**BRIEF A**
Reproduce word for word the part of the IPSG passage from "Scenario 2: IPSG" up to and including "unauthorized host access.".
**BRIEF B**
For each statement below, say whether it agrees with the IPSG passage, answering yes or no and quoting the words of the passage that decide it. (i) On a small campus network, hosts and printers use static IP addresses. (ii) IPSG is configured on the DHCP server. (iii) Hosts may use the static IP addresses configured for printers to access the network.
**BRIEF C**
Translate this sentence from the IPSG passage into Spanish: "IPSG is used on campus networks to prevent network access from hosts using stolen IP addresses."

**PASSAGE**

•••

Application Scenarios for IPSG

IPSG is used on campus networks to prevent network access from hosts using stolen IP addresses.

Figure 12-9 shows a typical campus network. For most campus networks:

  • If a campus network is small, the hosts and printers use static IP addresses.
  • If a campus network is large, the hosts obtain IP addresses through DHCP and some printers use static IP addresses.

IPSG is configured on the switches (Switch_1 and Switch_2) to which users connect.

Figure 12-9  Typical IPSG networking

Scenario 1: IPSG prevents access of the hosts who change their IP addresses

  • Hosts can only use the IP addresses allocated by the DHCP server or static IP addresses configured by the administrator to access the network. If a host changes its IP address without permission, the host cannot access the network. This prevents hosts from obtaining network rights without permission.
  • Static IP addresses configured for the printers can only be used by printers, and cannot be used by hosts to access the network.

Scenario 2: IPSG prevents access of unauthorized hosts (static IP addresses are used on the network)

  • Each host can only connect to a fixed port and cannot change the access location. The traffic rate on ports is limited.
  • Users cannot access the intranet with their own computers. This prevents intranet resource leaks.

If hosts obtain IP addresses through DHCP, NAC (such as Portal or 802.1X authentication) can be configured to prevent unauthorized host access.

•••

**RECORDED INFORMATION**
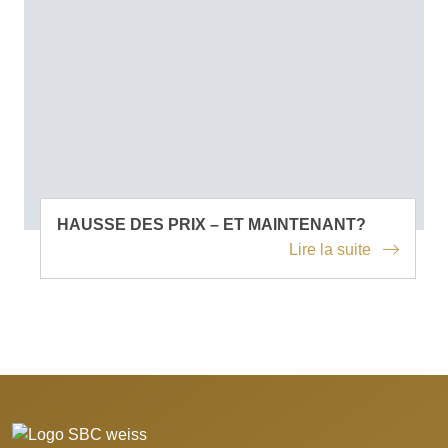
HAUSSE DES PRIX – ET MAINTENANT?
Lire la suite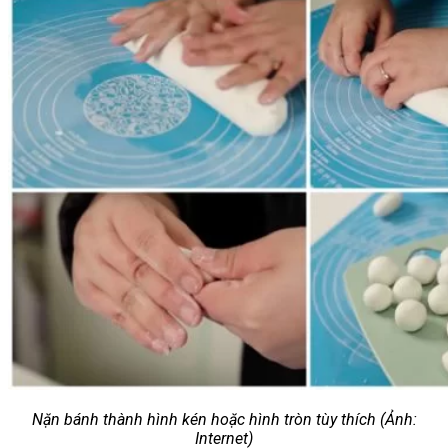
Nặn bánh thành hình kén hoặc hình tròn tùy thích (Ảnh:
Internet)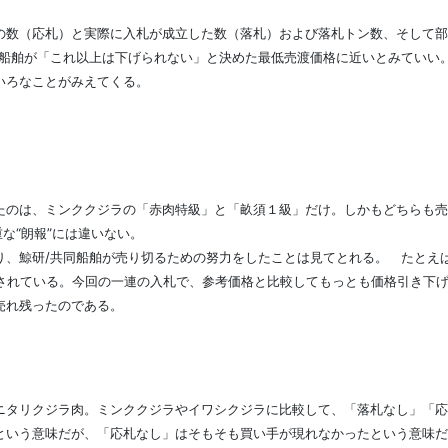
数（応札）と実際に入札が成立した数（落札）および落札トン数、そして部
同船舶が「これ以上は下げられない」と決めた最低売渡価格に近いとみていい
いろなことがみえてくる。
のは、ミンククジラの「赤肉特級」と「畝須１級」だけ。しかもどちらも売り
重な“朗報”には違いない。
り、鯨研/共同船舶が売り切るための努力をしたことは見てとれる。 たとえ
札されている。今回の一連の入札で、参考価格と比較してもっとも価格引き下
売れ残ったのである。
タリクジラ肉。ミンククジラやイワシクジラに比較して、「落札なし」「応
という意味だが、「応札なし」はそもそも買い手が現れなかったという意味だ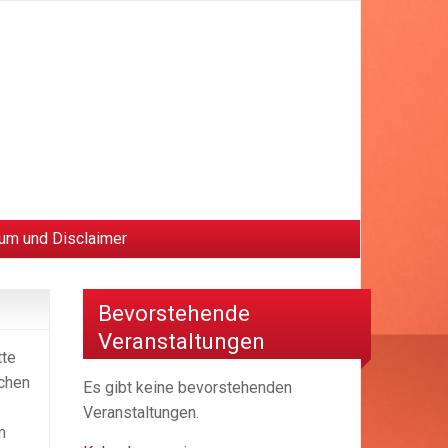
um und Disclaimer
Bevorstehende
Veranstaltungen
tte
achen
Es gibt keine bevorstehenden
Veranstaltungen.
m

•••

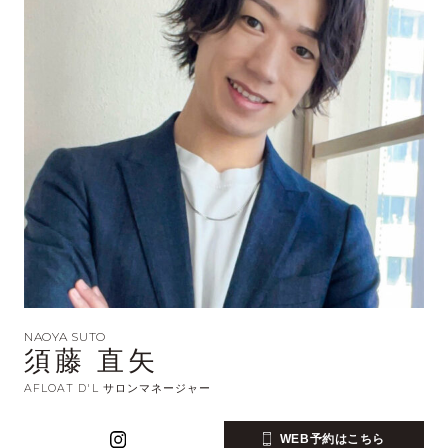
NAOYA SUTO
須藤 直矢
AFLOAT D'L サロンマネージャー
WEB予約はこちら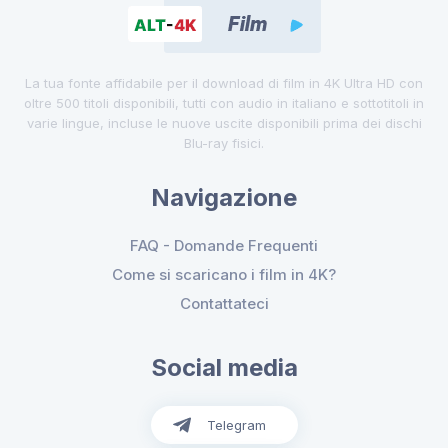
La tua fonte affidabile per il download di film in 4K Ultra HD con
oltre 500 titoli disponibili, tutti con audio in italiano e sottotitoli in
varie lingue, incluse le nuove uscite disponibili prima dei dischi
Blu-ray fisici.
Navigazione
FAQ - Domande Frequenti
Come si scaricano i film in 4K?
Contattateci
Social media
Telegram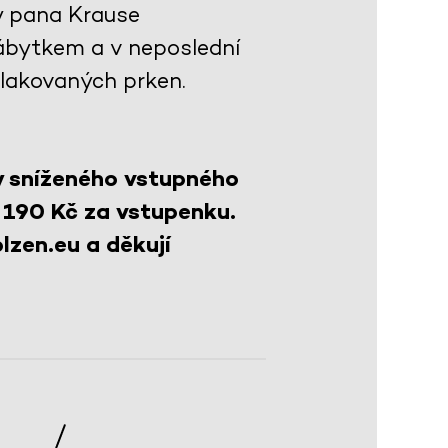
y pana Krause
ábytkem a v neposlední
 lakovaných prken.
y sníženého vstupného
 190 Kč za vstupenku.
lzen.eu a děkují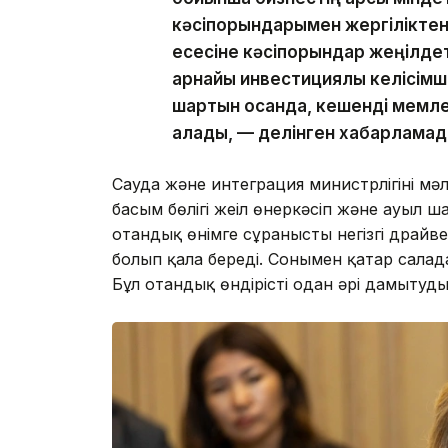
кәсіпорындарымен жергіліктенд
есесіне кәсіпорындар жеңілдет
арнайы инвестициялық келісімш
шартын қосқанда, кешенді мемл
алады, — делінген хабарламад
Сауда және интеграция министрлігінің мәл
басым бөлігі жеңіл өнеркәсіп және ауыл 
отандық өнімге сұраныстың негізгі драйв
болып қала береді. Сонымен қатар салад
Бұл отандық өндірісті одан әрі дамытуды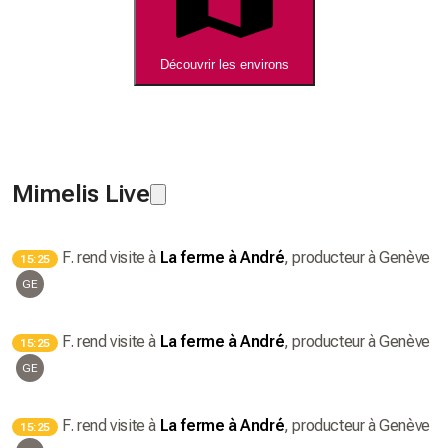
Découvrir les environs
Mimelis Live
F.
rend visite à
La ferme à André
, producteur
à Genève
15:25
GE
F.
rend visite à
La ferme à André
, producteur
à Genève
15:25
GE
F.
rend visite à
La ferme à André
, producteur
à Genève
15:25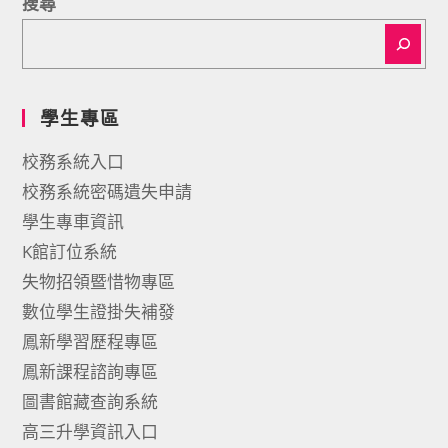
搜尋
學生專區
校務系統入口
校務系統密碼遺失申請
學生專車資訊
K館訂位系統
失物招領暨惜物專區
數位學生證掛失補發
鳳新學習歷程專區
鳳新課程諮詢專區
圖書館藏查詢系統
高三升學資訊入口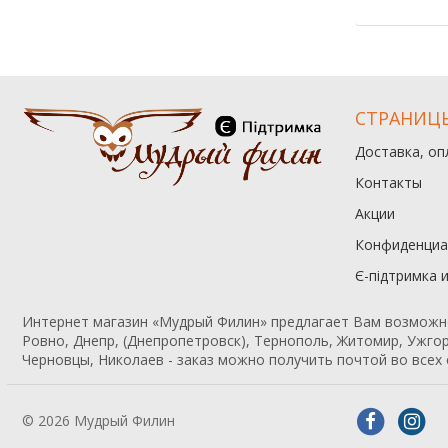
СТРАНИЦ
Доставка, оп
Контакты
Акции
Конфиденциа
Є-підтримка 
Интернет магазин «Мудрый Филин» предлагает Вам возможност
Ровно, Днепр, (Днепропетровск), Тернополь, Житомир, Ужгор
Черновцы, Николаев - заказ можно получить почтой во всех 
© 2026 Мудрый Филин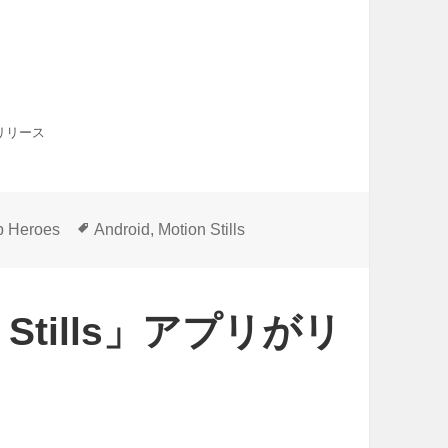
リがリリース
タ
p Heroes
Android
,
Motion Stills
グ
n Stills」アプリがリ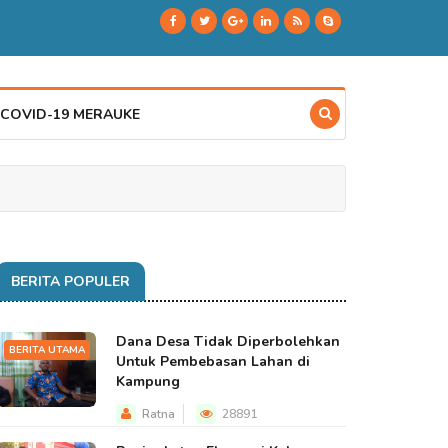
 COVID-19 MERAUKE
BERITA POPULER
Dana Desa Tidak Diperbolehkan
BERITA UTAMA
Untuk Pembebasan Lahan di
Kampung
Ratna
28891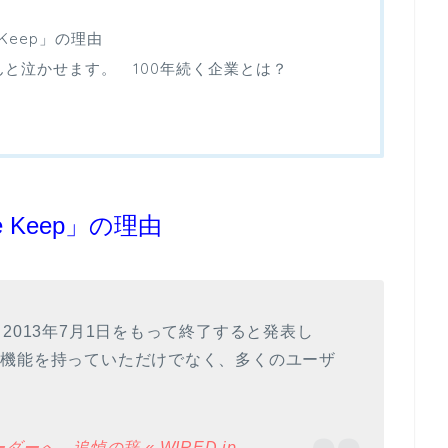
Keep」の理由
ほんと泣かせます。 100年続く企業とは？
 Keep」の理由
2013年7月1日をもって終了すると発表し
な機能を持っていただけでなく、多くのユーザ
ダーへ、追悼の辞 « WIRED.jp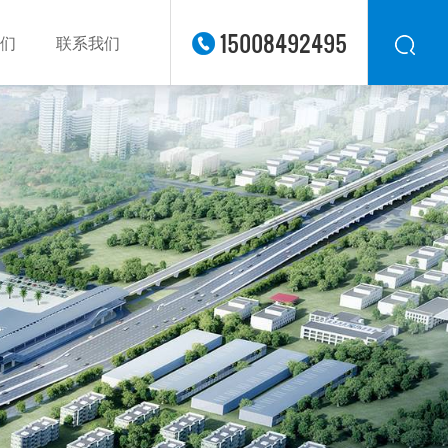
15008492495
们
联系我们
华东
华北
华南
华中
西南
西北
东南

•••

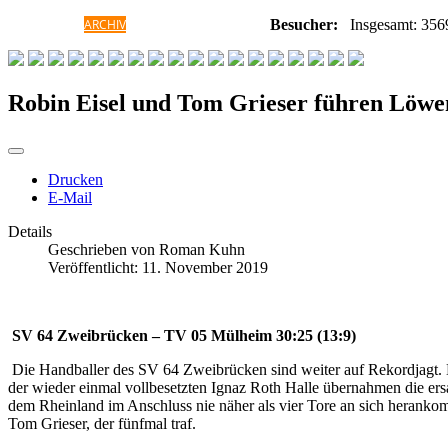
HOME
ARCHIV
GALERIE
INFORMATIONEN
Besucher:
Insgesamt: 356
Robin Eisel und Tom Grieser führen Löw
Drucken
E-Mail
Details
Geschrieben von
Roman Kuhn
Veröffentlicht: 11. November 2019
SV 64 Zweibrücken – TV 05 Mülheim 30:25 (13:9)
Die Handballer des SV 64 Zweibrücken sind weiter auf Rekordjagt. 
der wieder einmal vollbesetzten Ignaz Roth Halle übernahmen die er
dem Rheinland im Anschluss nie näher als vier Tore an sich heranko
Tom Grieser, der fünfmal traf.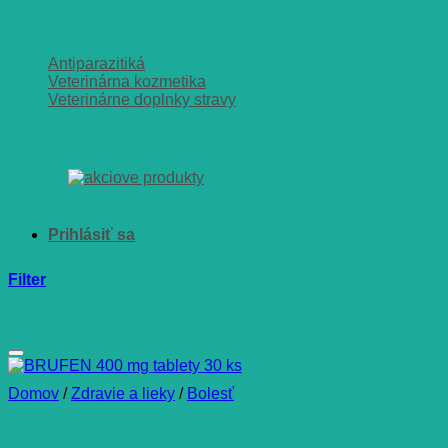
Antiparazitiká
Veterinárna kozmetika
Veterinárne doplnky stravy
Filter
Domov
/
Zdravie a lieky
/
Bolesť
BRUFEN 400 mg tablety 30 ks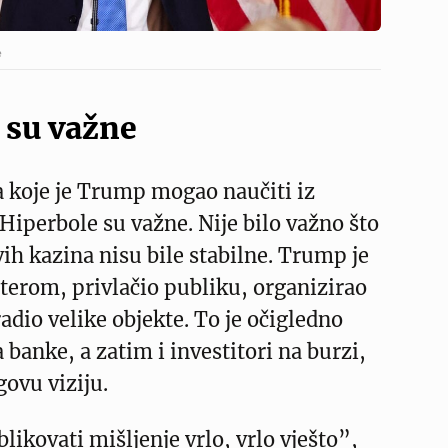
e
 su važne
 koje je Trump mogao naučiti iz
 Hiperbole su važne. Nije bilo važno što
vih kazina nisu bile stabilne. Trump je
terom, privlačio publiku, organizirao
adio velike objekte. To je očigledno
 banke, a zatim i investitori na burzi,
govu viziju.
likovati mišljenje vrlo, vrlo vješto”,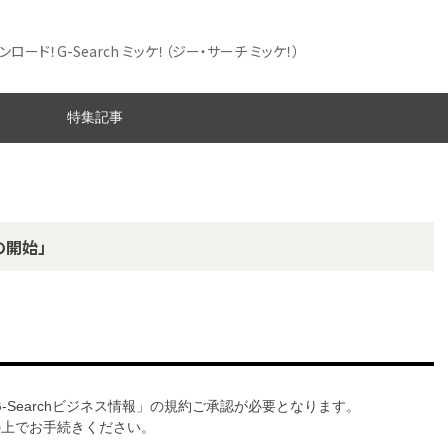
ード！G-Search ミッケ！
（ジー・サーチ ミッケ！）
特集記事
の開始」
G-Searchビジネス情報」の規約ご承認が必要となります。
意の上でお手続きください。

•••

**TASK RESULT A**
Scenario 2: IPSG prevents access of unauthorized hosts (static IP addresses are used on the network)

  • Each host can only connect to a fixed port and cannot change the access location. The traffic rate on ports is limited.
  • Users cannot access the intranet with their own computers. This prevents intranet resource leaks.

If hosts obtain IP addresses through DHCP, NAC (such as Portal or 802.1X authentication) can be configured to prevent unauthorized host access.

**TASK RESULT B**
(i) Yes: "If a campus network is small, the hosts and printers use static IP addresses."
(ii) No: "IPSG is configured on the switches (Switch_1 and Switch_2) to which users connect."
(iii) No: "Static IP addresses configured for the printers can only be used by printers, and cannot be used by hosts to access the network."

**TASK RESULT C**
IPSG se utiliza en las redes de campus para impedir el acceso a la red de los hosts que usan direcciones IP robadas.